= EXTRACTED TEXT =
A Novel RIPK3/BRD4 Small Molecule Inhibits Arsenical-Induced AKI

Session Information

  • AKI: Mechanisms - III
    November 04, 2023 | Location: Exhibit Hall, Pennsylvania Convention Center
    Abstract Time: 10:00 AM - 12:00 PM

Category: Acute Kidney Injury

  • 103 AKI: Mechanisms

Authors

  • Melkonian, Arin, The University of Alabama at Birmingham, Birmingham, Alabama, United States
  • Moore, Kyle H., The University of Alabama at Birmingham, Birmingham, Alabama, United States
  • Traylor, Amie, The University of Alabama at Birmingham, Birmingham, Alabama, United States
  • Black, Laurence Marie, The University of Alabama at Birmingham, Birmingham, Alabama, United States
  • Zmijewska, Anna Alicja, The University of Alabama at Birmingham, Birmingham, Alabama, United States
  • Esman, Stephanie, The University of Alabama at Birmingham, Birmingham, Alabama, United States
  • Srivastava, Ritesh, The University of Alabama at Birmingham, Birmingham, Alabama, United States
  • Athar, Mohammad, The University of Alabama at Birmingham, Birmingham, Alabama, United States
  • George, James F., The University of Alabama at Birmingham, Birmingham, Alabama, United States
  • Agarwal, Anupam, The University of Alabama at Birmingham, Birmingham, Alabama, United States
Background

Arsenicals such as lewisite, cause blistering of the skin as well as lung, kidney, and multi-organ damage. The development of antidotes to warfare chemicals is a priority of the NIH CounterACT Program. To this end, we used single nucleus RNA sequencing (snRNAseq) to explore the nephrotoxic effects of phenylarsine oxide (PAO, a lewisite mimic) in an unbiased manner and synthesized a novel dual inhibitor (duali) that targets two necroptotic markers that are upregulated after lewisite exposure: receptor interacting serine/threonine kinase 3 (RIPK3) and bromodomain-containing protein 4 (BRD4). BRD4 plays a critical role in inflammation and redox metabolism. Here we identify transcriptional alterations in the kidney following arsenical-induced damage and test the hypothesis that the duali protects against injury using in vivo and in vitro models.

Methods

snRNAseq was performed on kidneys from mice treated topically with PAO (4mg/kg) or vehicle for 6 and 24 hours. Protective effects of duali were evaluated in vitro utilizing proximal tubule cells (PTCs). Cells were pretreated with duali 1 h before PAO and examined via immunostaining, western blots, and qPCR at 4, 20, or 24 hours. In vivo efficacy was assessed 24 h post PAO (4-6mg/kg). Duali was applied topically 30 min post PAO exposure.

Results

Duali treatment inhibits phospho- mixed lineage kinase domain-like pseudokinase (MLKL) and total RIPK3 and MLKL transcripts (p <0.05) in vitro. We also observed a recovery of glomerular filtration rate in PAO exposed mice following duali treatment, which was associated with decreased expression of pRIPK3. snRNAseq in PAO treated mice revealed that fatty acid (FA) β-oxidation, FA biosynthesis, and PPAR-alpha pathways were upregulated in PTC and endothelial cells.

Conclusion

While the treatment with duali ameliorated PAO induced kidney injury, the mechanism of action remains to be elucidated. We have shown that cutaneous PAO exposure alters gene transcription and upregulates FA metabolism suggesting a compensatory response following metabolic perturbation. We conclude that our duali may be used as a potential therapeutic in arsenical-induced AKI. Future studies aim to confirm the precise mechanisms behind BRD4- and duali-mediated improvements of renal function.

Funding

  • Other NIH Support

= EXERCISE DATA =
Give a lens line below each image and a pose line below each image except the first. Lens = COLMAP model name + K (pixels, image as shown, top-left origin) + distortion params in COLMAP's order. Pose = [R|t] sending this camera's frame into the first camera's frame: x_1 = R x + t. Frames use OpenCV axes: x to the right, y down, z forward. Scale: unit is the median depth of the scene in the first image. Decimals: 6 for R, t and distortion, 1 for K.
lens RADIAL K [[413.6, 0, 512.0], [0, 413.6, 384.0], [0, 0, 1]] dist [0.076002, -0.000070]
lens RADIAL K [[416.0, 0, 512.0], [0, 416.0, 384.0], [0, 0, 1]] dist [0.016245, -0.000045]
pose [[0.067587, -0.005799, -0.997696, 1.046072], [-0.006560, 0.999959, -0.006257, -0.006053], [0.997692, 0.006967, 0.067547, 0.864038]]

= REQUIRED WORK =
In the arsenical kidney injury abstract, write out the stretch from "snRNAseq was performed" through "post PAO exposure." again, switching "vehicle" to "saline".

= OUTPUT OF THE TASK =
snRNAseq was performed on kidneys from mice treated topically with PAO (4mg/kg) or saline for 6 and 24 hours. Protective effects of duali were evaluated in vitro utilizing proximal tubule cells (PTCs). Cells were pretreated with duali 1 h before PAO and examined via immunostaining, western blots, and qPCR at 4, 20, or 24 hours. In vivo efficacy was assessed 24 h post PAO (4-6mg/kg). Duali was applied topically 30 min post PAO exposure.